Debiut na polskich ligowych torach zawodnik zaliczył
26 kwietnia na torze
we Wrocławiu podczas pierwszej kolejki spotkań U-24. I był to występ
jakże okazały. Duńczyk z 13 punktami był najskuteczniejszym jeźdźcem Aniołów w
wygrany meczu różnicą aż 36 oczek. Nic więc dziwnego, że po tak udanym debiucie
na polskich torach władze Apatora wiązały duże nadzieje z młodym niezwykle
sympatycznym zawodnikiem. Niestety w jednym z meczów ligi duńskiej pomiędzy
Indianerną a Smalanningarną doszło do strasznego wypadku, w którym Emil Portner
został staranowany przez Ricardsa Ansviesulisa.

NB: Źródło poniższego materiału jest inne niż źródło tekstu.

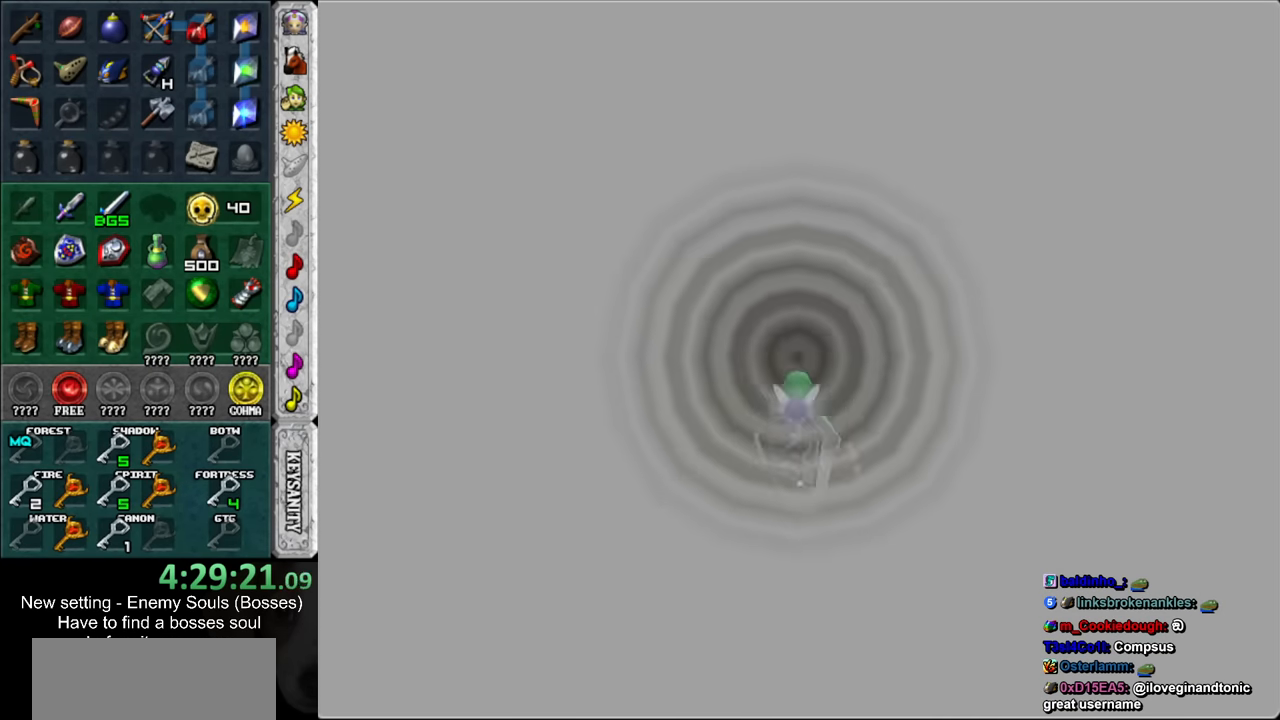
{"buttons": [], "left_stick": "up", "right_stick": "center", "events": []}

Duńczyk, lecąc z ogromną
prędkością, wyleciał poza tor i uderzył w żelazny płot. Służby medyczne szybko
pojawiły się przy zawodniku i przetransportowały go do szpitala, gdzie
zdiagnozowano złamanie czterech kręgów kręgosłupa oraz uszkodzenie płuca.
Mimo to, zawodnik miał czucie w kończynach i nic nie zagrażało jego życiu.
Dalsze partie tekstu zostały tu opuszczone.